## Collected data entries

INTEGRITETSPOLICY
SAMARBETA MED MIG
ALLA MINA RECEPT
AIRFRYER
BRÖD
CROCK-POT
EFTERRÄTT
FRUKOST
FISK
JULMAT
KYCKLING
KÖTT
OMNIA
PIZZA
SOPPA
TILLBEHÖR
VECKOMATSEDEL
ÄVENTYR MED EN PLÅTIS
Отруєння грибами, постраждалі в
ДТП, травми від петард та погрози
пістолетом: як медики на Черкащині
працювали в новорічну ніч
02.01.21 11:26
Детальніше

## THE PROBLEM
Both the line containing "SAMARBETA MED MIG" and the line containing "ДТП, травми від петард та погрози" belong in the answer. Print them and every line above that falls between them exactly, and no others.

## ANSWER SECTION
SAMARBETA MED MIG
ALLA MINA RECEPT
AIRFRYER
BRÖD
CROCK-POT
EFTERRÄTT
FRUKOST
FISK
JULMAT
KYCKLING
KÖTT
OMNIA
PIZZA
SOPPA
TILLBEHÖR
VECKOMATSEDEL
ÄVENTYR MED EN PLÅTIS
Отруєння грибами, постраждалі в
ДТП, травми від петард та погрози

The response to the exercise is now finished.